In February, comedian and campaigner Sofie Hagen took to Twitter to criticize the campaign.

Cancer Research UK said it is not about blaming people for being overweight.

Nor is it suggesting that smoking and obesity are directly comparable in terms of cancer risk. Both increase a person's risk.

Smoking remains the UK's leading preventable cause of cancer overall. Obesity ranks second, said Cancer Research UK.

But while smoking rates are decreasing, obesity is increasing, which health experts agree is concerning.

About a third of UK adults are obese.

In the UK, there are about:

● 13.4 million obese adults who do not smoke.

● 6.3 million adult smokers who are not obese.

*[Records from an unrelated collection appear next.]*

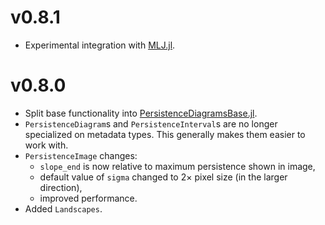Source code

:# v0.8.1

* Experimental integration with [MLJ.jl](https://github.com/alan-turing-institute/MLJ.jl).

# v0.8.0

* Split base functionality into
  [PersistenceDiagramsBase.jl](https://github.com/mtsch/PersistenceDiagramsBase.jl).
* `PersistenceDiagram`s and `PersistenceInterval`s are no longer specialized on metadata
  types. This generally makes them easier to work with.
* `PersistenceImage` changes:
  - `slope_end` is now relative to maximum persistence shown in image,
  - default value of `sigma` changed to 2× pixel size (in the larger direction),
  - improved performance.
* Added `Landscapes`.
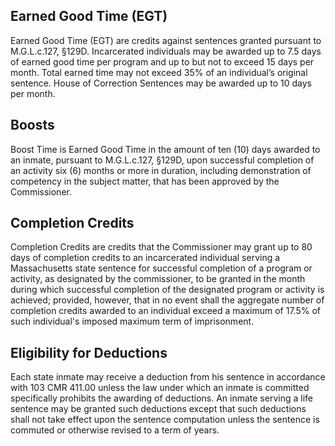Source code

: ## Earned Good Time (EGT)

Earned Good Time (EGT) are credits against sentences granted pursuant to M.G.L.c.127, §129D. Incarcerated individuals may be awarded up to 7.5 days of earned good time per program and up to but not to exceed 15 days per month. Total earned time may not exceed 35% of an individual’s original sentence. House of Correction Sentences may be awarded up to 10 days per month.

<PolicyCallout text="To read the full Earned Good Time policy, go to the law library and look up **103 CMR 411.00: Deduction from Sentence Policy.**" />

## Boosts

Boost Time is Earned Good Time in the amount of ten (10) days awarded to an inmate, pursuant to M.G.L.c.127, §129D, upon successful completion of an activity six (6) months or more in duration, including demonstration of competency in the subject matter, that has been approved by the Commissioner.

## Completion Credits

Completion Credits are credits that the Commissioner may grant up to 80 days of completion credits to an incarcerated individual serving a Massachusetts state sentence for successful completion of a program or activity, as designated by the commissioner, to be granted in the month during which successful completion of the designated program or activity is achieved; provided, however, that in no event shall the aggregate number of completion credits awarded to an individual exceed a maximum of 17.5% of such individual's imposed maximum term of imprisonment.

## Eligibility for Deductions

Each state inmate may receive a deduction from his sentence in accordance with 103 CMR 411.00 unless the law under which an inmate is committed specifically prohibits the awarding of deductions. An inmate serving a life sentence may be granted such deductions except that such deductions shall not take effect upon the sentence computation unless the sentence is commuted or otherwise revised to a term of years.
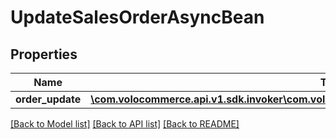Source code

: # UpdateSalesOrderAsyncBean

## Properties
Name | Type | Description | Notes
------------ | ------------- | ------------- | -------------
**order_update** | [**\com.volocommerce.api.v1.sdk.invoker\com.volocommerce.api.v1.sdk.model\OrderUpdateAsync[]**](OrderUpdateAsync.md) |  | 

[[Back to Model list]](../README.md#documentation-for-models) [[Back to API list]](../README.md#documentation-for-api-endpoints) [[Back to README]](../README.md)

● 1.5 million obese adult smokers


While the link between obesity and cancer is well established, the biological mechanisms behind it are not yet fully understood.

Fat cells make extra hormones and growth factors that tell cells in the body to divide more often. This increases the chance of cancerous cells being made.

Physical activity probably plays a role too, experts say.

Being overweight or obese does not mean a person will definitely develop cancer but it does raise their risk.

And this risk is higher the more weight a person gains and the longer they are overweight.

According to Cancer Research UK, 13 different cancers are linked to obesity:  Breast (in women after the menopause), bowel, pancreatic, esophageal (food pipe), liver, kidney, upper stomach, gallbladder, womb, ovarian, thyroid, multiple myeloma (blood cancer), meningioma (brain cancer).


The link between obesity and cancer is in adults only, although a healthy weight is important for children too.

Each year in the UK, the charity said, excess weight causes about:

● 1,900 more cases of bowel cancer than smoking

● 1,400 more cases of kidney cancer

● 460 more cases of ovarian cancer

● 180 more cases of liver cancer


Professor Linda Bauld, Cancer Research UK's prevention expert, said the government should do more to tackle the UK's obesity problem.

The government had been slow to restrict unhealthy food and drink ads, the British Medical Association said.

"While we are very much aware of the health risks associated with smoking, less effort has been thrown behind tackling obesity, which is now a major cause of cancer," it said,

The National Health Service (NHS) England chief executive Simon Stevens said: "The NHS can't win the 'battle against the bulge' on its own.

"Families, food businesses and government all need to play their part if we're to avoid copying America's damaging and costly example."